Co do obniżania autobusów... widziałem wiele razy. Jadąc busem można spokojnie to odczuć... Czy jakieś dziury w drogach (to podwozie w górę dają) i przy przystankach jadą trochę w dół. Jak jeżdżę to dosyć często to czuje. Głównie na Solarkach.

Do kierowców się nie dowalam, bo mi nigdy nie przeszkodzili w jeździe czy coś. Raz czy tam dwa zdarzyło się jak sobie zaklnął, ale raczej było to spowodowane wymuszaniem pierwszeństwa mniejszych... A tak to luzik. Raz jadąc 604 na Mydlice (byłem już sam w busie) zapytał się gościu czy wysadzić pod pogotowiem czy na pętlę.
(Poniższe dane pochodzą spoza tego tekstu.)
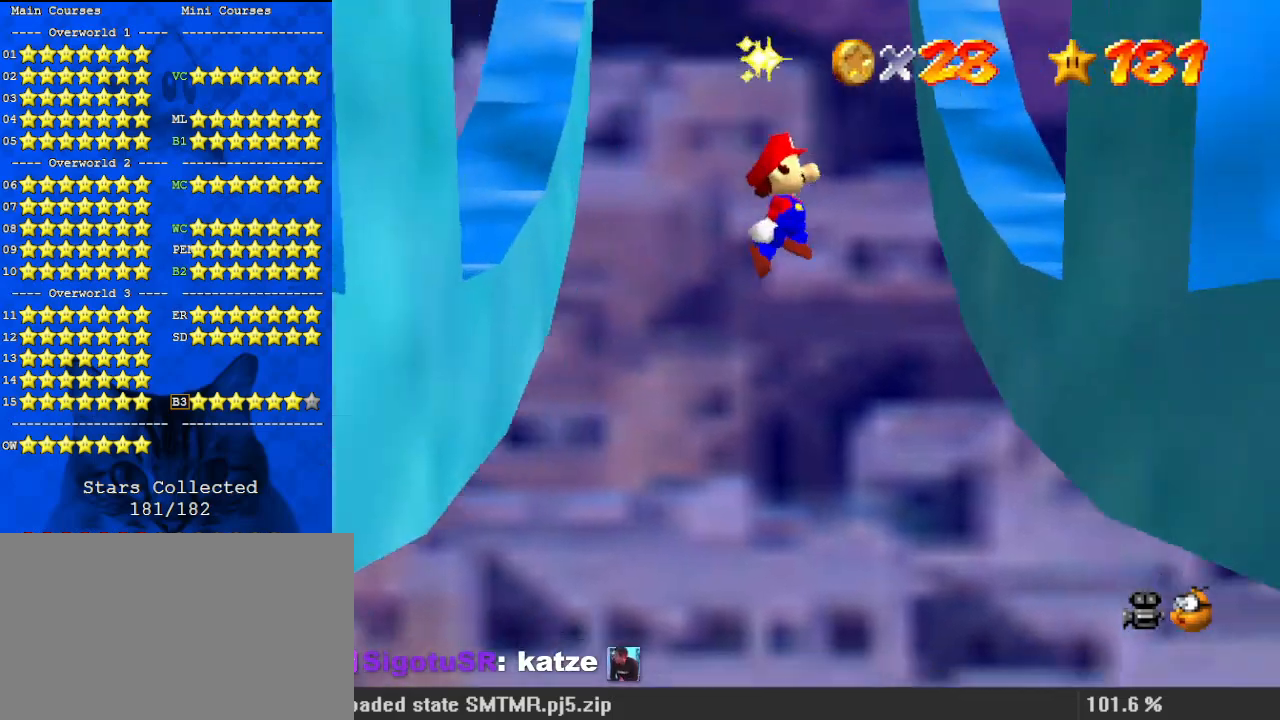
{"keys": ["down", "left"], "events": [[300, "right", "up"], [367, "left", "down"], [367, "shift", "down"], [500, "shift", "up"]]}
Wiadomo ile ludzi tyle charakterów. Każdego bym nie skreślał. A KZK GOP... no cóż oni tylko tym zarządzają... Nie PKM Sosnowiec
deepablo
Zgadzam się z moim przedmówcą Prostym. Również miałem przyjemność wracać ze szkoły tym samym kursem linii nr. 634. Jednak ta jazda przestała być taka przyjemna od przystanku w centrum Dąbrowy Górniczej. Z tego co wiem linie 634 obsługuje PUP w Czeladzi. Dlaczego nie mogą wypuścić w dni robocze wszystkich autobusów tzw. „przegubowych”. Na pewno w jakimś stopniu zwiększyło by to komfort jazdy, a po za tym wydaje mi się ze taki autobus pomieści więcej pasażerów niż zwykły „nieprzegubowy” angry2.gif

Skoro już mówimy o takich liniach jak 49, 634, 984 to chciałbym dołożyć swoje 5 groszy w sprawie dojazdu z Czeladzi do Dąbrowy Górniczej – Strzemieszyce. rolleyes.gif

Problem występuje w braku połączeń. Np. wyjeżdżając z przystanku Piaski Wiejska o godz. 20:25 w dni robocze dojeżdżamy na 20:40 autobusem 814 do centrum Dąbrowy Górniczej nie mamy żadnego połączenia do Strzemieszyc. 49 – 20:37 a następny dopiero 22:07, 634- 20:21, 21:21 itd. 984 – 15:50 i dopiero 22:40. Zresztą nie tylko o tej godzinie i nie tylko w dni robocze jest problem z połączeniem z Czeladzi do Strzemieszyc. Zarówno 2 godz. w tył jak i w przód czekamy w przybliżeniu około 30 minut. Nie wspomnę już w weekendy. blink.gif

Cóż, nie będę zbyt wiele tutaj komentował, problem z tym połączeniem był od zawsze i jest do teraz. Zarówno jak i z autobusami linii 634.

Pozdrawiam wink.gif
marcin.p
CYTAT
A KZK GOP... no cóż oni tylko tym zarządzają...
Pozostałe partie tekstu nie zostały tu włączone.